#### 本文:
────────────────────────────────────────
ソウル駅(撮影は3/25) 京成のスカイライナーで成田空港へ向かい、第1ターミナルで集合。出国カード記入など慣れないことばかりで緊張の連続。飛行機はユナイテッド航空で、さほど揺れずにすみ、雲の中から右側通行の道路が見えてきたことで海外に来たことを思う。しかし金浦空港に降り立ってもまだ「海外旅行」という大それた(笑)ことをした実感に乏しい。窓の外にはハングルも見えたし、韓国にきたのは事実なんだがまだ信じられない気分だった。
────────────────────────────────────────
#### 課題について:
本文の「ソウル駅(撮影は3/25) 京成のスカイ」から「まだ信じられない気分だった。」までを（両端を含めて）、「飛行機」を「旅客機」に替えて書き直してください。
────────────────────────────────────────
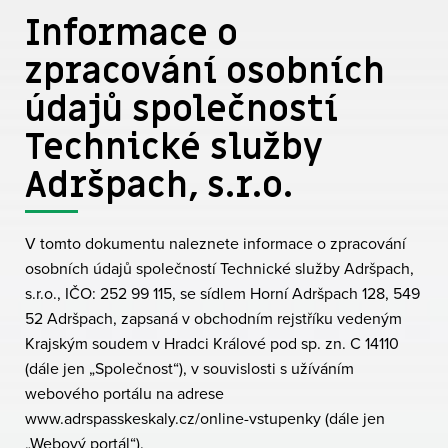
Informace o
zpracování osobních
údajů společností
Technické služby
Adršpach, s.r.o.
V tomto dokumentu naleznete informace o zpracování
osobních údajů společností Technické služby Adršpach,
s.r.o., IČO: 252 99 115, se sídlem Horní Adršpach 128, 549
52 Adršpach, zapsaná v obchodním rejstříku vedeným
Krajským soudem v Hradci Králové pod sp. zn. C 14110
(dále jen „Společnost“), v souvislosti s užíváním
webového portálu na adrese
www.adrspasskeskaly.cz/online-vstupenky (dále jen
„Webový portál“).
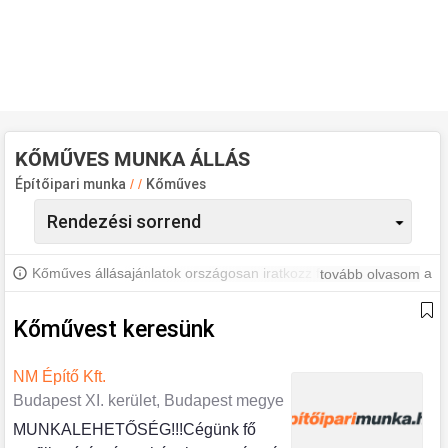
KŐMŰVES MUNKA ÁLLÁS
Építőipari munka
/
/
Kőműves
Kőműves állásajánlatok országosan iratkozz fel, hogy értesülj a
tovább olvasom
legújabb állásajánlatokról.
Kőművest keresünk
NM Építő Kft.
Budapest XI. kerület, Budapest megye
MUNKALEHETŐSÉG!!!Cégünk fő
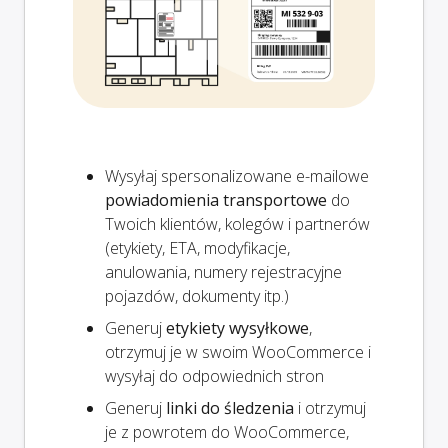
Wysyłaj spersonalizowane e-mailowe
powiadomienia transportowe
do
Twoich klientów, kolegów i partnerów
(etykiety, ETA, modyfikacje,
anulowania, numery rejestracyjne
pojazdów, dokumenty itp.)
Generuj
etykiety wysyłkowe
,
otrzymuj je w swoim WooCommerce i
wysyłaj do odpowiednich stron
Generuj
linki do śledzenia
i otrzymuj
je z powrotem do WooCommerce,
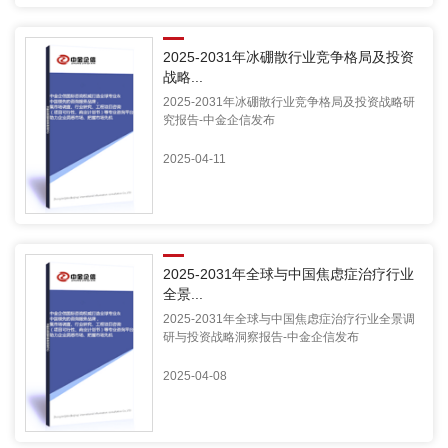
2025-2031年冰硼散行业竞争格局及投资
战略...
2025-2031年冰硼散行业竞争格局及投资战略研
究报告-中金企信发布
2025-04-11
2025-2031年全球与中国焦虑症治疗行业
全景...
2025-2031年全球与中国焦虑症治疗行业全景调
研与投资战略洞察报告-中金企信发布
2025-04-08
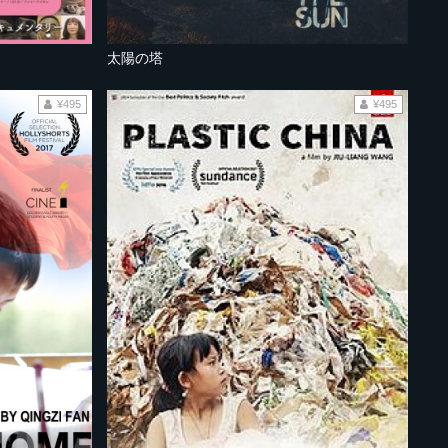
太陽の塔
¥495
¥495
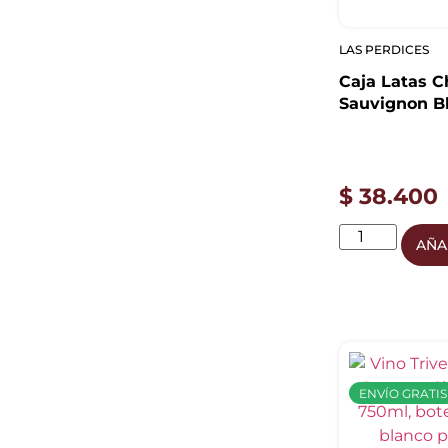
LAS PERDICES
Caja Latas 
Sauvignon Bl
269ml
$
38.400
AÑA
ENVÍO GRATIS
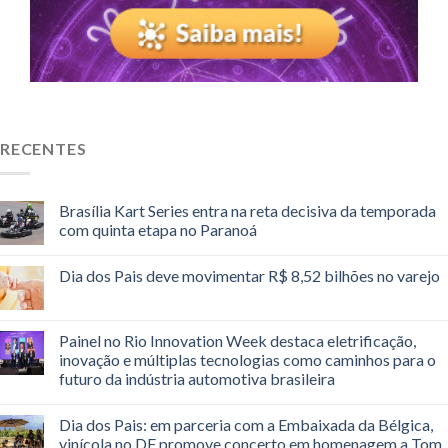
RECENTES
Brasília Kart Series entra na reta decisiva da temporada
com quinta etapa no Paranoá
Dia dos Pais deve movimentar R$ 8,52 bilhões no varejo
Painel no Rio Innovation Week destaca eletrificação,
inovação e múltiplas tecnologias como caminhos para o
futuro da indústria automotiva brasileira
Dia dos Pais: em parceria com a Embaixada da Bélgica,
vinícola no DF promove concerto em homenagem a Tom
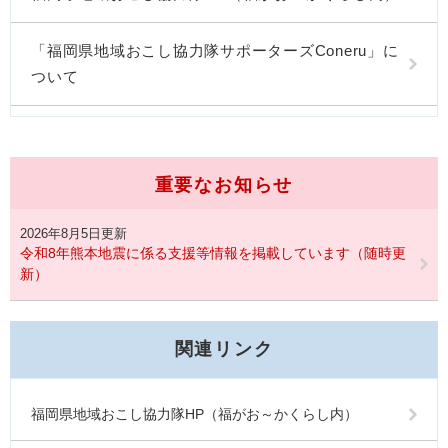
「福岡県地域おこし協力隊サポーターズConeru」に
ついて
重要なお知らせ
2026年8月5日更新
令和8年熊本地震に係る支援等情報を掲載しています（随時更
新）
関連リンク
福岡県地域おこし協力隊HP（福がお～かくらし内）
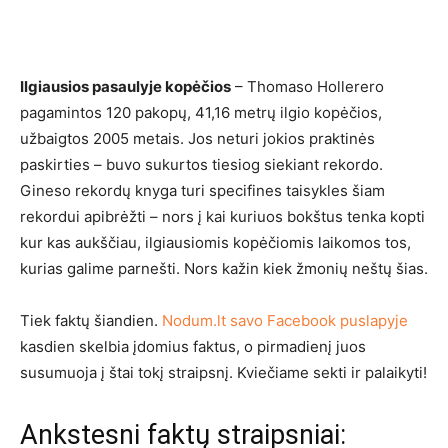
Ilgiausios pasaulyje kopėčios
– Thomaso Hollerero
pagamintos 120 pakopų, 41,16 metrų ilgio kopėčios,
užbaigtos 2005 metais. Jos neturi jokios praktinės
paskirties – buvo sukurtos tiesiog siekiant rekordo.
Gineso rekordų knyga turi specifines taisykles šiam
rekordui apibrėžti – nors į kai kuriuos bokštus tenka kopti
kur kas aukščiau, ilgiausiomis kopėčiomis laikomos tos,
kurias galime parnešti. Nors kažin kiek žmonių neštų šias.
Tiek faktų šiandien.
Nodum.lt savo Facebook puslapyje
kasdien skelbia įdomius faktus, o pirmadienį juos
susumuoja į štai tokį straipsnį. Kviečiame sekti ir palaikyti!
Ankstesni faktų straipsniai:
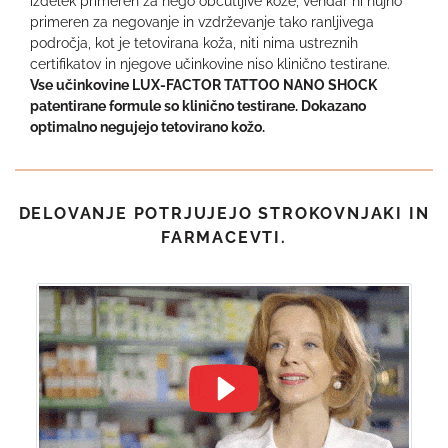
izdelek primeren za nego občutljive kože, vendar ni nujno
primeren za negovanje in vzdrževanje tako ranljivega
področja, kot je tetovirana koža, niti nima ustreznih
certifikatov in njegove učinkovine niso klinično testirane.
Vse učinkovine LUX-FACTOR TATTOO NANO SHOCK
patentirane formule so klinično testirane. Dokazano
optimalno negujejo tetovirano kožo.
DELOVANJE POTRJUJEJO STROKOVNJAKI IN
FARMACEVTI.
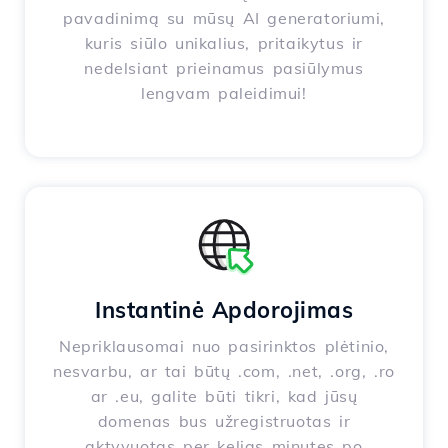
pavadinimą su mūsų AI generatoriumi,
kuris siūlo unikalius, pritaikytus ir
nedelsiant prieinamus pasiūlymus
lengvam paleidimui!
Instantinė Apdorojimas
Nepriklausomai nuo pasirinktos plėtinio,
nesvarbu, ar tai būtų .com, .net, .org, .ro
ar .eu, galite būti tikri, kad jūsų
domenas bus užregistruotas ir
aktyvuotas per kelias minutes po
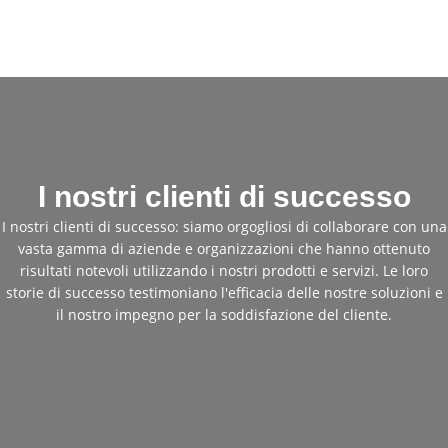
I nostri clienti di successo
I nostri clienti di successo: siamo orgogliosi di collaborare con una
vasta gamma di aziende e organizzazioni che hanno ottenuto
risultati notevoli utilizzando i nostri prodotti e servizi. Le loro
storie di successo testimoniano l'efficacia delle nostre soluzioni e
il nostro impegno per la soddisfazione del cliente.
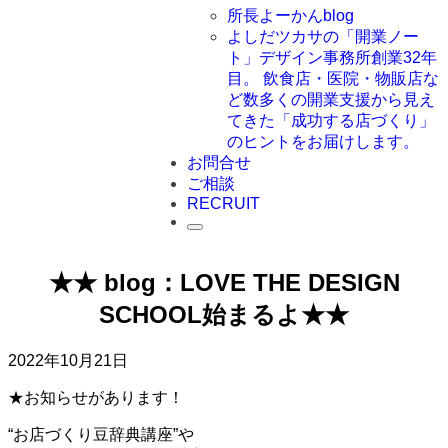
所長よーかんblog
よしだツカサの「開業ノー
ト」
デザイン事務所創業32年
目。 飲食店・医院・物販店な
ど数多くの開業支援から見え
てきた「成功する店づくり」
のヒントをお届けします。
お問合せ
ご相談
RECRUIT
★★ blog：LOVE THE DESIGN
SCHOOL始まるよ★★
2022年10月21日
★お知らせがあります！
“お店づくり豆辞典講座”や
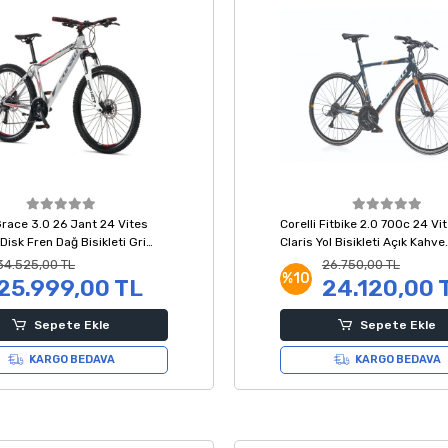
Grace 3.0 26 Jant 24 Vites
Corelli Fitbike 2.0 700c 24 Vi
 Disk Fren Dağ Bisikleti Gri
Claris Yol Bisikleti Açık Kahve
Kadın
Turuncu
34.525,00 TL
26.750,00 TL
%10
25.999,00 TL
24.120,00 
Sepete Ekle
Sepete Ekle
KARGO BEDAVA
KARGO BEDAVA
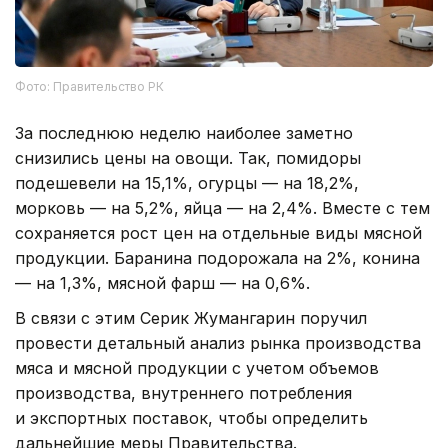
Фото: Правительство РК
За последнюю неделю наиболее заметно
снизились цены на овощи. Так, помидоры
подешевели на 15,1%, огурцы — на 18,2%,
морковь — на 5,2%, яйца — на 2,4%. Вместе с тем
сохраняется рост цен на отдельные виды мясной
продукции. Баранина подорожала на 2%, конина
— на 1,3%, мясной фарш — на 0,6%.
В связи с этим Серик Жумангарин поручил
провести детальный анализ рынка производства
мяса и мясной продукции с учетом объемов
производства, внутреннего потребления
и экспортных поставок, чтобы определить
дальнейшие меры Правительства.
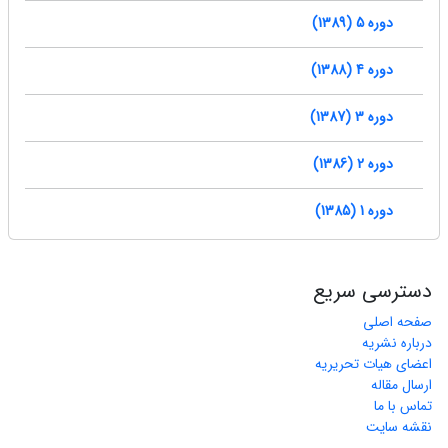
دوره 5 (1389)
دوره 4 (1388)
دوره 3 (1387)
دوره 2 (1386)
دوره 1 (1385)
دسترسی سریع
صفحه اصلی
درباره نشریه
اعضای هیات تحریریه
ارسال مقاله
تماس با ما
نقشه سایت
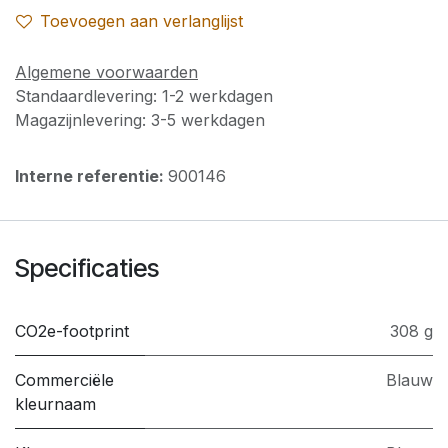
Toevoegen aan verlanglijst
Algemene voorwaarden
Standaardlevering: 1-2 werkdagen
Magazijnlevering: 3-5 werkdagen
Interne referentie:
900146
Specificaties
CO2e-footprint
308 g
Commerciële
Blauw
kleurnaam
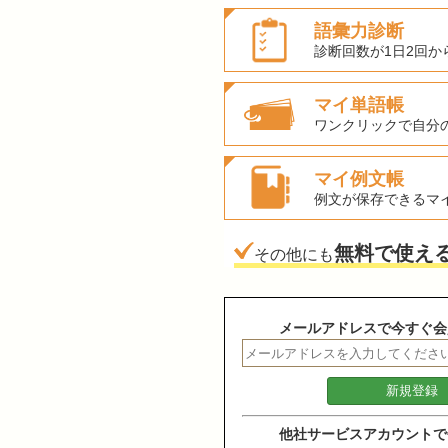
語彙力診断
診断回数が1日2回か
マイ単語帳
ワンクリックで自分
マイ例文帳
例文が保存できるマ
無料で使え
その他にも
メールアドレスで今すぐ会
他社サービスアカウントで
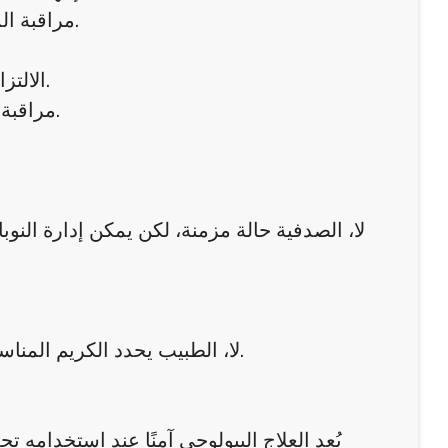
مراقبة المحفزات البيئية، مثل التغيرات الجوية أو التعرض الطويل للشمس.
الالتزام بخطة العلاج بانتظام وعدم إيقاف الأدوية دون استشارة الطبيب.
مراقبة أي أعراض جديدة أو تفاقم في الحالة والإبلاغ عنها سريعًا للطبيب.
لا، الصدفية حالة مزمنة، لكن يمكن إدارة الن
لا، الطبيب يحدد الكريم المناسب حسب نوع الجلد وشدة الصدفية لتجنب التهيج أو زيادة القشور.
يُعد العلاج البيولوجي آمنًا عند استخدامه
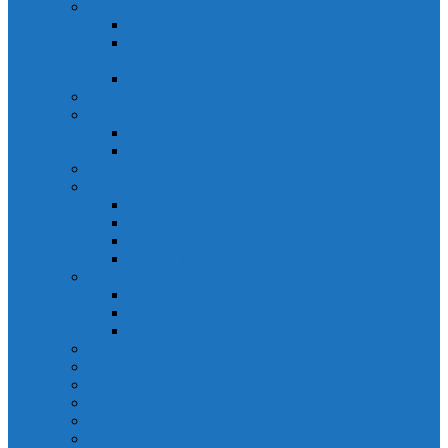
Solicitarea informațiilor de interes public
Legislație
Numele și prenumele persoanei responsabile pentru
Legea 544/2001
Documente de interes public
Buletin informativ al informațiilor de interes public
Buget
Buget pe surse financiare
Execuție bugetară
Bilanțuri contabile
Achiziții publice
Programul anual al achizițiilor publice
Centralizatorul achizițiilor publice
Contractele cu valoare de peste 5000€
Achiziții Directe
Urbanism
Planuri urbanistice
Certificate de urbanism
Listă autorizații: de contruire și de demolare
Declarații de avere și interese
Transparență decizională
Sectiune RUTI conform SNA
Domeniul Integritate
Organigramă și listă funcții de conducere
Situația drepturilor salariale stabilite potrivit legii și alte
────────────────────────────────────────
#### 記述回答:
ソウル駅(撮影は3/25) 京成のスカイライナーで成田空港へ向かい、第1ターミナルで集合。出国カード記入など慣れないことばかりで緊張の連続。旅客機はユナイテッド航空で、さほど揺れずにすみ、雲の中から右側通行の道路が見えてきたことで海外に来たことを思う。しかし金浦空港に降り立ってもまだ「海外旅行」という大それた(笑)ことをした実感に乏しい。窓の外にはハングルも見えたし、韓国にきたのは事実なんだがまだ信じられない気分だった。